Caricatures de Mahomet :Je ne crierai pas « Haro sur le baudet ! »

Caricatures de Mahomet :Je ne crierai pas « Haro sur le baudet ! »

La presse européenne n’en peut plus de se sentir menacée par "l’affaire des caricatures de Mahomet". Le terme "liberté d’expression" n’a, semble-t-il, jamais été aussi employé en si peu de temps.

Tout le monde se sent menacé, jusqu’au buraliste du coin qui regarde de travers ses clients maghrébins habituels en se demandant si, finalement, ils ne seraient pas islamistes quelque part. La paranoïa gagne, ravivant les peurs de se faire attaquer et attisant le brasier des haines entre individus différents, vivant sous des latitudes différentes et dans des cultures différentes.

Alors oui, les caricatures représentant Mahomet en poseur de bombes sont une forme de provocation pour les musulmans, car elles dénigrent leur foi et les traditions associées à celle-ci, de manière gratuite et insultante.

Oui au fait qu’elles font partie du genre de dessins fort appréciés d’une frange de lecteurs à sensibilité d’extrême droite.

Oui, elles n’auraient probablement pas dû être publiées, car elles mettent gratuitement de l’huile sur le feu, le feu d’une islamophobie présente partout en Europe, à commencer par la France où même l’Etat français reconnaît que les musulmans n’ont pas de lieux de cultes décents en raison des blocages de toutes les mairies ou presque.

Oui, pas mal de pays d’Europe ont des composantes xénophobes et cette affaire les attise.

Oui, le débat européen est instrumentalisé à des fins mercantiles (voir l’affaire France-Soir) et sert le combat de ceux qui veulent que la laïcité se confonde avec l’athéisme, soit que la liberté devienne interdiction.

Oui aussi pour dire que les réactions des pays du Moyen-Orient sont totalement disproportionnées et frisent l’absurdité sans nom.
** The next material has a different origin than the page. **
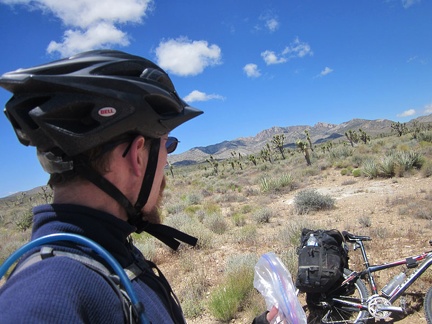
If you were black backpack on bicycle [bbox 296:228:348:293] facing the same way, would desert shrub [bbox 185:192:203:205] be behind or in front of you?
behind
Oui pour dire que les morts dans les manifestations ou les ambassades saccagées sont des pratiques honteuses, hors sujet, ineptes.

Oui pour condamner les débordements violents et faire le point sur les dictatures présentes dans ces états.

Oui pour s’insurger contre les manipulations et les manifestations organisées.

Oui, aussi, pour aborder le problème des politiques occidentales au Moyen-Orient.

Non à la haine.

Non à la haine. Ni en Occident, ni en Orient.

Je ne me sens pas solidaire d’une bêtise journalistique faite au Danemark. Je ne me sens pas solidaire des gens qui ont fait ce genre de caricatures. Je ne sens pas la liberté de la presse attaquée. Je ne me sens pas solidaire d’une forme de liberté d’expression qui insulte une partie de notre communauté nationale.

A l’inverse, je ne me sens pas solidaire des gens qui brisent ou tuent en prétextant cette affaire. Je ne me sens pas solidaire de certaines lectures absurdes du Coran. Je ne me sens pas solidaire des prétextes que trouvent les personnes belliqueuses pour agresser et tuer.
Je constate qu’une fois de plus, le pays des Lumières qu’est la France, berceau d’un vivier d’intellectuels concernés, ne vaut pas mieux que ceux qu’il attaque, que ce soit dans les méthodes utilisées ou dans la défense doctrinaire et absurde de principes appliqués de manière aveugle.

C’est pourquoi, je me sens bien seul dans cette affaire, seul dans cette démocratie où le moindre prétexte est utilisé pour un étripage collectif, ou pour dresser une partie des gens contre l’autre.

Messieurs les journalistes occidentaux, messieurs les intellectuels bien pensants, je ne crierai pas, comme vous, « Haro sur le baudet ».